---------- Page extract
2 Timothy 4 – Sermon Extras
April 14, 2008
I mentioned last night that there was something I wanted to put in the sermon, but it just couldn’t fit. It was the intriguing connection below.
Two weeks ago, I mentioned the English reformer Tyndale, who was killed for his efforts to see the Bible translated into English. Not long before Tyndale died, he wrote a letter – probably his last – while he was imprisoned in Germany (or was it Belgium…?). It is a striking letter by any view, but all the more so, when you remember 2 Timothy 4.
Tyndale’s Letter from Prison
The cloak that I left at Troas with Carpus, when thou comest, bring with thee, and the books, but especially the parchments. – 2 Timothy 4.13
Tyndale wrote the following letter in 1535 from his cell in the Vilvorde Prison, presumably to the Governor of Vilvorde, the Marquis of Bergen-op-Zoom. The text (originally written in Latin by Tyndale) is taken from Jacob Isidor Mombert, William Tyndale’s Five Books of Moses Called the Pentateuch: Being a Verbatim Reprint of the Edition of M.CCCCC.XXX. (New York and London, 1884), pp. li-lii.
I believe, most excellent Sir, that you are not unacquainted with the decision reached concerning me. On which account, I beseech your lordship, even by the Lord Jesus, that if I am to pass the winter here, to urge upon the lord commissary, if he will deign, to send me from my goods in his keeping a warmer cap, for I suffer greatly from cold in the head, being troubled with a continual catarrh, which is agg
ravated in this prison vault. A warmer coat also, for that which I have is very thin. Also cloth for repairing my leggings. My overcoat is worn out; the shirts also are worn out. He has a woolen shirt of mine, if he will please send it. I have also with him leggings of heavier cloth for overwear. He likewise has warmer nightcaps: I also ask for leave to use a lamp in the evening, for it is tiresome to sit alone in the dark.
--------------------
---------- Dataset excerpts
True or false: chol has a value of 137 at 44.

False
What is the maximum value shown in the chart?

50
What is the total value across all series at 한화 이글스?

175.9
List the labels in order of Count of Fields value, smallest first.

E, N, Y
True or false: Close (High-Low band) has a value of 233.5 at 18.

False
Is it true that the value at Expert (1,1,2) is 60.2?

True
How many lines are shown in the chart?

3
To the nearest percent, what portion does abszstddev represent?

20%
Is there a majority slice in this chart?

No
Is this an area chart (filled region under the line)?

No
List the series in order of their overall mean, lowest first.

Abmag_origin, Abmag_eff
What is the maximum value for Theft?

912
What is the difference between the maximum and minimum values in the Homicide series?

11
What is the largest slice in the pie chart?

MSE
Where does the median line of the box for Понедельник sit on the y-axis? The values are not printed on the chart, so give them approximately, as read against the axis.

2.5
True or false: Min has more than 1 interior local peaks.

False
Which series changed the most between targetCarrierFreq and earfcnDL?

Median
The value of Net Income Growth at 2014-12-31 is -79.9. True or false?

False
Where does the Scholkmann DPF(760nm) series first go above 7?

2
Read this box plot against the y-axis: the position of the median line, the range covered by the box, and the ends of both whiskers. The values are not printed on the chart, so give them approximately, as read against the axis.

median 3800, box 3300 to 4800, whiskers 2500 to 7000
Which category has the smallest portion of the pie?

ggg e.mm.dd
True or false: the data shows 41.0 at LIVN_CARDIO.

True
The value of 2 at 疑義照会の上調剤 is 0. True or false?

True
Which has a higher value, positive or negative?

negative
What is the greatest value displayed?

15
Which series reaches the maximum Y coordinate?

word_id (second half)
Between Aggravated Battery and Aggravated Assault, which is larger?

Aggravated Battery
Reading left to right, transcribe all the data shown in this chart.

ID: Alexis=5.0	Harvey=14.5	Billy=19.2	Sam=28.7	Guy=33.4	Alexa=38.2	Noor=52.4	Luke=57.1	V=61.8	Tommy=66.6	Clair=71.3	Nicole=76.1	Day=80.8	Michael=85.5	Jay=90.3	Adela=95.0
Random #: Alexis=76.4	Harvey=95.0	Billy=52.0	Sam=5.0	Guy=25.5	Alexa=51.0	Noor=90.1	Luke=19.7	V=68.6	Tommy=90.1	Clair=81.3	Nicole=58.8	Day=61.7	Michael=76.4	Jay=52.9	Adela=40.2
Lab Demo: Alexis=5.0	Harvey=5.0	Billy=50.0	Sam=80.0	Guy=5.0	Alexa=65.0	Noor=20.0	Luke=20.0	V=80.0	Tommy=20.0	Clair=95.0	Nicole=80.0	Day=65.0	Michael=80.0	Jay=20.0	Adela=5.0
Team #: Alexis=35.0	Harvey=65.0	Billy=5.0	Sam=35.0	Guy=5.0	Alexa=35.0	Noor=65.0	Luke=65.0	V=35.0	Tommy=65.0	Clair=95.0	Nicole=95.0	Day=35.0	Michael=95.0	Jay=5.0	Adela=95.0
--------------------
What you will do:
a) Answer the following questions from the page on 2 Timothy 4, one answer per line:
(i) In what year did Tyndale write the letter, and from which prison?
(ii) In what language was the letter originally written?
(iii) In the verse quoted from 2 Timothy 4.13, with whom was the cloak left at Troas?
b) Transcribe the passage of the page on 2 Timothy 4 starting with "Two weeks ago, I" and going on through "remember 2 Timothy 4.".

Answers for the exercise:
a)
(i) 1535, from the Vilvorde Prison.
(ii) Latin.
(iii) Carpus.

b)
Two weeks ago, I mentioned the English reformer Tyndale, who was killed for his efforts to see the Bible translated into English. Not long before Tyndale died, he wrote a letter – probably his last – while he was imprisoned in Germany (or was it Belgium…?). It is a striking letter by any view, but all the more so, when you remember 2 Timothy 4.